##### Page excerpt #####

Amazing graze: in praise of the city’s cooked food centres
Cooked food centres offer some of the city’s most exciting – and underrated – fare, write Vanessa Yung, Bernice Chan and Charley Lanyon
PERCHED ABOVE MOST government-run Municipal Services wet markets is the wonderful world of the cooked food centre. Brave the bustle of trolleys and splash of fish stalls, and you’ll be rewarded. While some of the shops have found fame – think Tung Po in North Point and ABC Kitchen in Sheung Wan – others remains an aromatic mystery. These hidden gems showcase the diversity of the Hong Kong food scene, and they won’t hurt your wallet, either.
Tou Yuen Delicacies
Tou Yuen Delicacies is more than just a restaurant: it’s an experience. With its scorching hot Sichuan fare, quirky decor – Taoist poems on the handwritten menus cover every surface – and eccentric proprietor, Tou Yuen is a treat.
Most importantly, the food is excellent. The chef and owner Lam Kwok-hing claims his cooking mixes traditional Cantonese with Sichuan cooking, but our experience was less fusion and more spice. Nearly every dish comes floating in red chilli oil or buried under heaped mounds of dried chillies.

##### The data #####

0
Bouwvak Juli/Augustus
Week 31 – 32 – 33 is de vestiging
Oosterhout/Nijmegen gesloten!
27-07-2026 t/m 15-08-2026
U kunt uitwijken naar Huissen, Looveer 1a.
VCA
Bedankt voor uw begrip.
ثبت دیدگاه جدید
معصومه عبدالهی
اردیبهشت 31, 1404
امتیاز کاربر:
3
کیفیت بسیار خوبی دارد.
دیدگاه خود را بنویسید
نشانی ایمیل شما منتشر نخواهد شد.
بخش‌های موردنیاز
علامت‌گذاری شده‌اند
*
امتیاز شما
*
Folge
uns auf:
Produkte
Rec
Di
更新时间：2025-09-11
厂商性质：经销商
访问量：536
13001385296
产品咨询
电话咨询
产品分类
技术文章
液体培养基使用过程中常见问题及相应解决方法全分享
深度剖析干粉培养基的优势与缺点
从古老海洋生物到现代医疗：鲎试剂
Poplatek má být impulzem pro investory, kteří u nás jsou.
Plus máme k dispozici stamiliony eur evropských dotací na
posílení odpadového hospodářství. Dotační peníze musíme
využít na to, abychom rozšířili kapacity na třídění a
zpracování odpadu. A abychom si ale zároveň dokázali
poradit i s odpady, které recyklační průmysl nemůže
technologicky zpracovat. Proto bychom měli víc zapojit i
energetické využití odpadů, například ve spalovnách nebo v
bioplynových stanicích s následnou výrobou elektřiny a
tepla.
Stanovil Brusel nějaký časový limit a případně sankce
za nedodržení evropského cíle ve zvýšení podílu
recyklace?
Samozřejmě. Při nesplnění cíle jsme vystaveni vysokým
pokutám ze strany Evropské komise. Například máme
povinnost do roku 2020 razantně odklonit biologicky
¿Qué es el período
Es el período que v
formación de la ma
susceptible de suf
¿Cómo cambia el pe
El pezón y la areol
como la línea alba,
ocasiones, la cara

#####
##### The data #####

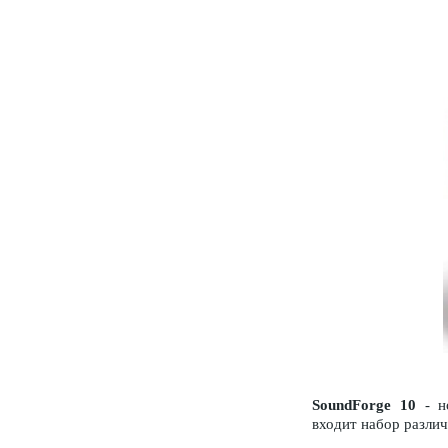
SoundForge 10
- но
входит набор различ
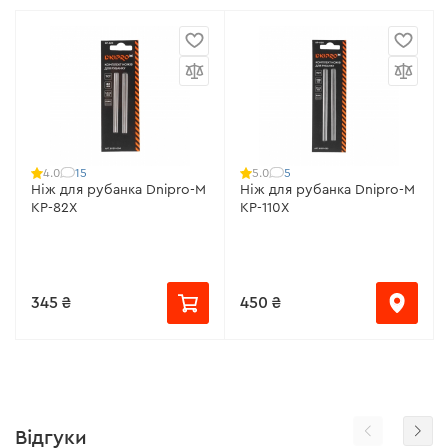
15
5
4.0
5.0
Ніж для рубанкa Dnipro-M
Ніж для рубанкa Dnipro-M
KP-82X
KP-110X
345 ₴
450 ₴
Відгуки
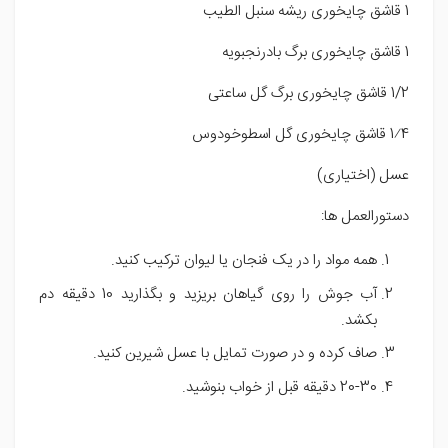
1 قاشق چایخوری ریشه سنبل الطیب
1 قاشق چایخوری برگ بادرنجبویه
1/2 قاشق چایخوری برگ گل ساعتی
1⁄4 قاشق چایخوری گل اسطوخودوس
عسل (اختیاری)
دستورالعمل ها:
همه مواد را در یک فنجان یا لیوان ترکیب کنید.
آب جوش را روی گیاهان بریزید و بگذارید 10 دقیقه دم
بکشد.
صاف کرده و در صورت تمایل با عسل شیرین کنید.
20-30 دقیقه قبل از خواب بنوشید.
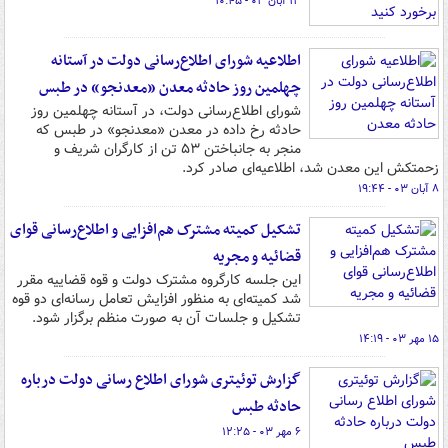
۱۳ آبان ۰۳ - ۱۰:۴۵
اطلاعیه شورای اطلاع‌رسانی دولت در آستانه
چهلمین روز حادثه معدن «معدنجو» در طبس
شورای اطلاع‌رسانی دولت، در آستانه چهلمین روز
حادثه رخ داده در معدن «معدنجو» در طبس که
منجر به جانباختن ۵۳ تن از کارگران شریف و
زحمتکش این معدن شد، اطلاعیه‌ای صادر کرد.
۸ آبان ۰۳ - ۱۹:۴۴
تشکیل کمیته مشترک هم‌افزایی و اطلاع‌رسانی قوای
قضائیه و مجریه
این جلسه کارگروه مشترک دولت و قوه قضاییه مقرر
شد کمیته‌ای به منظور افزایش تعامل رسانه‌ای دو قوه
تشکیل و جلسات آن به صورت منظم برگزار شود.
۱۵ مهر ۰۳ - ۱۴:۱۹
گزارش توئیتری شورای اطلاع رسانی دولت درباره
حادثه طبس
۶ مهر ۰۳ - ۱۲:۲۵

#####

__Work item 1__:
Answer these questions about the article on cooked food centres:
(a) Where are most cooked food centres located?
(b) Which two shops are named as having found fame?
(c) Who is the chef and owner of Tou Yuen Delicacies?
__Work item 2__: Carry the article on cooked food centres forward from its final sentence.
These records come from a different source than the article.

__Answer box 1__:
(a) Above most government-run Municipal Services wet markets.
(b) Tung Po in North Point and ABC Kitchen in Sheung Wan.
(c) Lam Kwok-hing.

__Answer box 2__:
Despite the hot supply of spice, Lam is Hong Kong born and – except for a 20-day food tour to Chongqing – entirely self-taught. As other Sichuan eateries cut out the oil and dial down the heat, Lam remains unbowed.
“Hongkongers may complain about Sichuan food being too oily,” says Lam.
“But the truth is, excessive oil is needed for dishes like fish in spicy soup because it forms a layer of spiciness on the surface, and when people pick up the pieces of fish from the bottom, having to pass through the layer enriches the flavour and makes it more delicious.”
Lam says the secret to his food’s explosive flavour is in the ingredients, sourced in Shenzhen from trusted Sichuan food suppliers.
But he is not immune to culinary trends. Recently, as a craze for so-called Chongqing chicken pot swept Hong Kong, Lam added his version to the menu. It was a hit.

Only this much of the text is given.